=== Listed records ===
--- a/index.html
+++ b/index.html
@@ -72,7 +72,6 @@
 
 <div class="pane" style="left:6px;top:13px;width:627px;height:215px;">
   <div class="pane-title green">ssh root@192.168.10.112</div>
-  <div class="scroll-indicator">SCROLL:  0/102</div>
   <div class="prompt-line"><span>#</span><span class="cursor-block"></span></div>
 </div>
===
=== Listed records ===
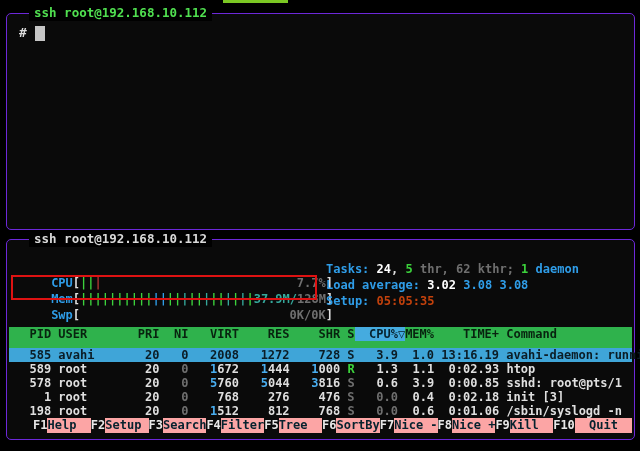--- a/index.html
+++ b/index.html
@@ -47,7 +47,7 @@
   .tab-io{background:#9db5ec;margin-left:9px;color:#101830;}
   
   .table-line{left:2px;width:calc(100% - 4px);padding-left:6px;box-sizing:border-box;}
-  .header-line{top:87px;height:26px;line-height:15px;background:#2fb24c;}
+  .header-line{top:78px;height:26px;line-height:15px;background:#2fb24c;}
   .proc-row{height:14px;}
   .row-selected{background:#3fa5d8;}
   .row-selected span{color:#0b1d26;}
===
[Work instructions]: Which lines in the records above contain the word "width"? Copy each one.

[Result]:
 <div class="pane" style="left:6px;top:13px;width:627px;height:215px;">
   .table-line{left:2px;width:calc(100% - 4px);padding-left:6px;box-sizing:border-box;}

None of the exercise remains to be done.